§ What is needed:
Leaving out pictures, output exactly the lines below from the one that has "mouse_move(474, 176)" through the one that has "left_click_drag(606, 236, 663, 362)", and nothing else.

§ Exercise material:
————

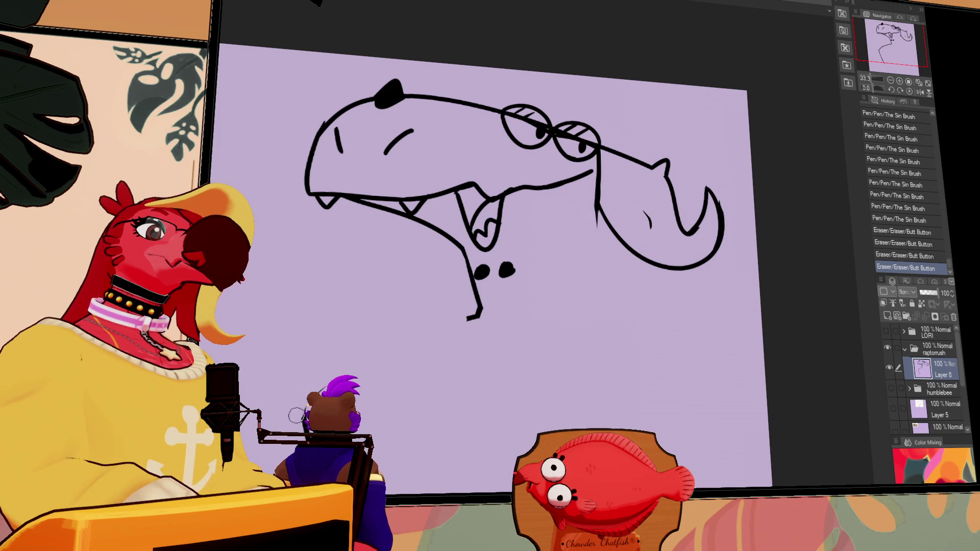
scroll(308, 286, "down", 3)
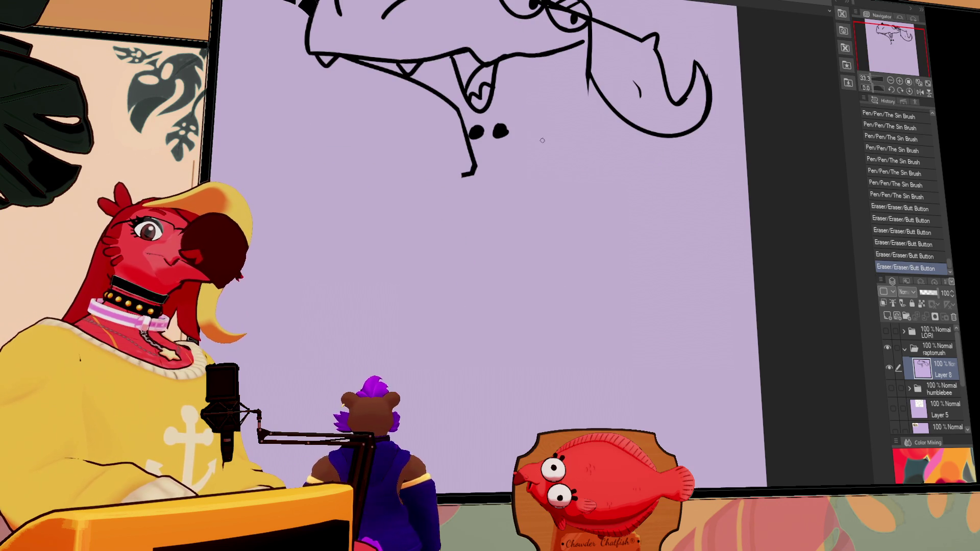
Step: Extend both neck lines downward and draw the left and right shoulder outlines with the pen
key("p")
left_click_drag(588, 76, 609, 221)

————

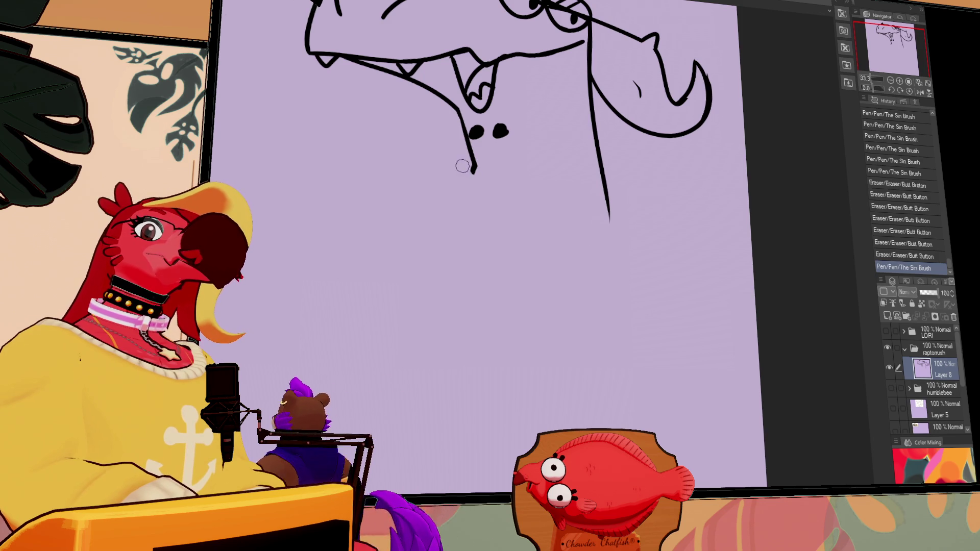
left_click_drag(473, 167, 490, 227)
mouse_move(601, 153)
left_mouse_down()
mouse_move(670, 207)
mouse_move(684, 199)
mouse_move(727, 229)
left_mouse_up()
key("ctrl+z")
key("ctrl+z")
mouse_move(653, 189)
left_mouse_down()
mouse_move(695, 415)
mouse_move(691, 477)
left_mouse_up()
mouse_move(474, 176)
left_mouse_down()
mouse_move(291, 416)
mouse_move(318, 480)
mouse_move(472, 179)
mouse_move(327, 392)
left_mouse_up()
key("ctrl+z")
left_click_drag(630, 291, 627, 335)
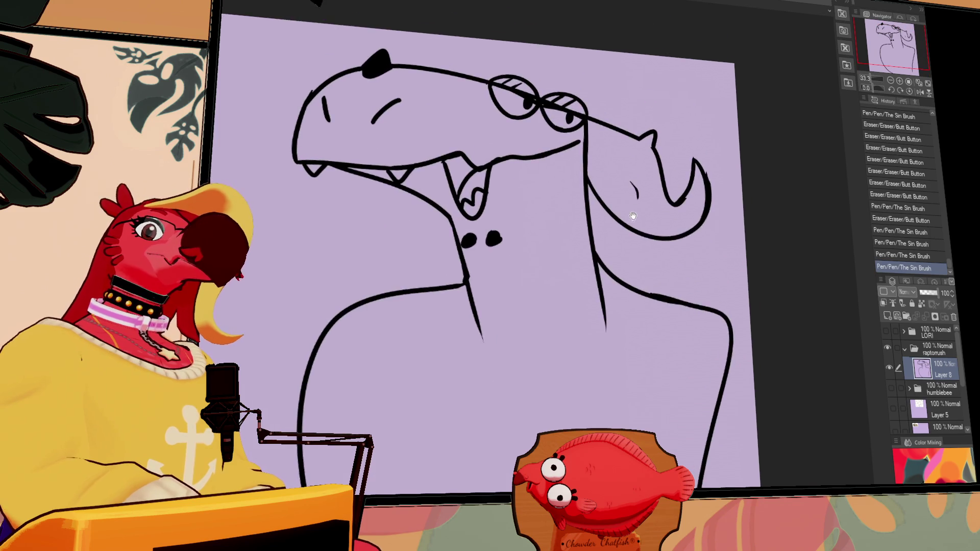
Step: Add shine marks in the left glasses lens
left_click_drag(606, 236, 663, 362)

————

§ Written solution:
mouse_move(474, 176)
left_mouse_down()
mouse_move(291, 416)
mouse_move(318, 480)
mouse_move(472, 179)
mouse_move(327, 392)
left_mouse_up()
key("ctrl+z")
left_click_drag(630, 291, 627, 335)
Step: Add shine marks in the left glasses lens
left_click_drag(606, 236, 663, 362)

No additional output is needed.